- [TEXT BLOCK]:
Accordingly, the driving torque that is necessary for controlling
of the tilt position can be minimized, and the reliability and the
operation efficiency can be improved even more.
[0076] As described above, since the tilt drive portion 21 employs
the center of rotation of the rotary driver 24 as the tilt rotation
axis 21s as it is, the need for a power cylinder, which has
conventionally been required, can be eliminated, and the tilt drive
portion can be constituted by a worm reducer.
[0077] The rotary driver 24 is connected to a connecting plate 23
via connecting members 23s. Therefore, rotation of the rotary
driver 24 (rotation in the direction of arrow Rot) directly rotates
the connecting plate 23. Moreover, a pair of connecting plates 23
are disposed corresponding to the side plate portions 14s, and the
pair of connecting plates 23 are connected to each other by the two
main beam members 22. Therefore, the tilt position of the main beam
members 22 is controlled with rotation of the connecting plates
23.
[0078] Moreover, the swivel drive portion 25 controls the swivel
position of the module panel 10 around a swivel rotation axis 25s
serving as the center of rotation. The swivel rotation axis 25s (a
worm reducer) is disposed so as to coincide with the center of an
axis of the support pole 19. That is to say, in the present
embodiment, the tilt drive portion 21 and the swivel drive portion
25 can have similar driving mechanisms, and thus, the tracking
control portion 20 can be configured easily and with high
precision.
[0079] The main beam members 22 support the module casings 14 (the
bottom plate portions 14b). The main beam members 22 fix and
support the bottom plate portions 14b of the module panel 10 (the
driving solar cell module 12 and the juxtaposition solar cell
modules 13, or in other words, the solar cell modules 11) via
connecting members 22s (see FIG. 6). Therefore, the tilt position
of the solar cell modules 11 (i.e., the module panel 10) can be
controlled by controlling the tilt position of the main beam
members 22.
[0080] As described above, the module panel 10 includes the driving
solar cell module 12, the elongated juxtaposition solar cell
modules 13 that are disposed on both sides of the driving solar
cell module 12, and the main beam members 22 that support the
bottom plate portions 14b of the driving solar cell module 12 and
the juxtaposition solar cell modules 13, and the driving solar cell
module 12 includes, in the middle thereof in the length direction,
inside the bottom plate portion 14b thereof, the tilt drive housing
portion 17 in which the tilt drive portion 21 is housed.

- [ACTION ITEM]: Write what comes next in the patent passage about the solar panel's tilt and swivel drives, starting right after its last sentence. The material after this text isn't needed for anything here.

- [RECORDS]:
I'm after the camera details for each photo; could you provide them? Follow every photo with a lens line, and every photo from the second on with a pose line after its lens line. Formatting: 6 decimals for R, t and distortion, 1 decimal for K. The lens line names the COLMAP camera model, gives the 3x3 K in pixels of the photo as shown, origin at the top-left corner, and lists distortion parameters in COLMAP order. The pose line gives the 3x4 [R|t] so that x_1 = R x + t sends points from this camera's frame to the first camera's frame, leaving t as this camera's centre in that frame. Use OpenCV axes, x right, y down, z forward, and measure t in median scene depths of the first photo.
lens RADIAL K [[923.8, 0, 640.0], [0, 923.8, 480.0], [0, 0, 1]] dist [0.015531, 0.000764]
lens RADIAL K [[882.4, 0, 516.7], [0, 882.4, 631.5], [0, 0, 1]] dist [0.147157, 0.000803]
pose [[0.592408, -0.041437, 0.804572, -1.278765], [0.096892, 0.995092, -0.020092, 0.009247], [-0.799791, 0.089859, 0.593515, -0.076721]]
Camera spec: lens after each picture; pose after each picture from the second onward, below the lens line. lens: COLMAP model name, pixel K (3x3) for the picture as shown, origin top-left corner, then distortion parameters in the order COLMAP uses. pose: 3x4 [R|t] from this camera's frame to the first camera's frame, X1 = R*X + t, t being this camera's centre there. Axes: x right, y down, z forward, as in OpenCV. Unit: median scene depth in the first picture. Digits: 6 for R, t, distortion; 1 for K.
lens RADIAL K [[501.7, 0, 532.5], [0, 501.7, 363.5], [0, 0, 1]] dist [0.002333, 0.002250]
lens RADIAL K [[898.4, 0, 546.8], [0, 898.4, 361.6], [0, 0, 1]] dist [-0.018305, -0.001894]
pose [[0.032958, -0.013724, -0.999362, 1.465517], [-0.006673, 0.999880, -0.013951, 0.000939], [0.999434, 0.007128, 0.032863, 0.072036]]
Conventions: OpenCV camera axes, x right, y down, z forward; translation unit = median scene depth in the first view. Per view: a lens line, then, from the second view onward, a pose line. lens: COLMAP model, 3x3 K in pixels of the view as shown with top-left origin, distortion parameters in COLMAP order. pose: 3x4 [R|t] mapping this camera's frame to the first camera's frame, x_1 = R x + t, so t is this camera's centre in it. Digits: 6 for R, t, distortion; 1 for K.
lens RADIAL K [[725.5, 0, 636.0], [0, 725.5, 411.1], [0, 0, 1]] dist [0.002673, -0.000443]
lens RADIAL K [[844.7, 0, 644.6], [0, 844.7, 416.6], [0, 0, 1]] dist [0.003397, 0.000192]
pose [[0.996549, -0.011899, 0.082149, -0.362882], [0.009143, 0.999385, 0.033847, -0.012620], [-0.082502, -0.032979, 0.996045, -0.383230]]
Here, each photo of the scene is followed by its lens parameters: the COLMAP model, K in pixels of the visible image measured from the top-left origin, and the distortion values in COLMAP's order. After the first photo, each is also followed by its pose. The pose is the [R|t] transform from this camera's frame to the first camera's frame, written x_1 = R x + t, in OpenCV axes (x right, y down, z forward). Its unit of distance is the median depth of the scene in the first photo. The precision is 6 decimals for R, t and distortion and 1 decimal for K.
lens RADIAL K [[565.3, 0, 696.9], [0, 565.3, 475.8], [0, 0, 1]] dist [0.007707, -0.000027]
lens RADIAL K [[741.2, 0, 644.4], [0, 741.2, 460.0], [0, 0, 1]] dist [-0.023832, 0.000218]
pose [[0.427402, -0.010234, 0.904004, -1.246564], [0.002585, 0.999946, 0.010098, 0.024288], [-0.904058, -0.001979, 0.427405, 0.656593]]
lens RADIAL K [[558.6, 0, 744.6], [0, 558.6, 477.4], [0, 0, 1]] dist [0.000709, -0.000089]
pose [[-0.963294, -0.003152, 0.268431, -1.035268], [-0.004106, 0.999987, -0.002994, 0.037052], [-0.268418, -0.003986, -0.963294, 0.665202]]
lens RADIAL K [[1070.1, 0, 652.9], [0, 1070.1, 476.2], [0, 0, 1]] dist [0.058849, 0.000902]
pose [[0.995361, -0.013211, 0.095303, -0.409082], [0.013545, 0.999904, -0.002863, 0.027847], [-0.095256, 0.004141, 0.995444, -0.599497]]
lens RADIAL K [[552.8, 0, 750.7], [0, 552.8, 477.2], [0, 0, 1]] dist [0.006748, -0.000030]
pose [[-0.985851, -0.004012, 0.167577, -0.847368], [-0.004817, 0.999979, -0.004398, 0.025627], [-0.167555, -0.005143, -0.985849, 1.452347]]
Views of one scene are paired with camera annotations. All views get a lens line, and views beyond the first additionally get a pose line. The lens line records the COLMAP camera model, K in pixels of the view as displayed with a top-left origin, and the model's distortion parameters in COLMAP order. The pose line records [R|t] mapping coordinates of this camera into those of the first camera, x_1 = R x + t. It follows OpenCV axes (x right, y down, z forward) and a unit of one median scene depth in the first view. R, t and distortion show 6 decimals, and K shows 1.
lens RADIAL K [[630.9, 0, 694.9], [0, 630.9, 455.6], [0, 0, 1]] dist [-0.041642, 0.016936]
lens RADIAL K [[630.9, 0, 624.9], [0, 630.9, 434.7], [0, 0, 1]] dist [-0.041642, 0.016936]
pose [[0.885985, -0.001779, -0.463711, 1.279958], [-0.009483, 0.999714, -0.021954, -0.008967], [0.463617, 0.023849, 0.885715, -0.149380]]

- [OUTPUT FOR THIS TASK]:
[0081] Therefore, positioning of the tilt rotation axis 21s with
respect to the center of gravity CG of the module panel 10 can be
performed easily and with high accuracy and the tilt drive portion
21 protected by the tilt drive housing portion 17, so that a load
due to the module panel 10 can be applied to the tilt drive portion
21 in a balanced manner, making the tilt drive portion 21 capable
of performing tilt control easily and with high accuracy and hence
highly reliable.
[0082] The tilt drive portion 21 includes the pair of connecting
plates 23 (see FIGS. 5 and 6) that are connected to each other by
the two main beam members 22 and disposed corresponding to the side
plate portions 14s in the length direction of the juxtaposition
solar cell modules 13, and the rotary driver 24 that is disposed
between the connecting plates 23 and between the main beam members
22 and fixed to the connecting plates 23 and that rotates the
connecting plates 23 around the tilt rotation axis 21s.
[0083] Therefore, the tilt drive portion 21 rotates the connecting
plates 23 easily and with high accuracy to tilt the pair of main
beam members 22 easily and with high accuracy, and so the tilt
position of the module panel 10 can be controlled easily and with
high accuracy. That is to say, the tilt drive portion 21 can be
mechanically stable with a simple structure and hence highly
reliable.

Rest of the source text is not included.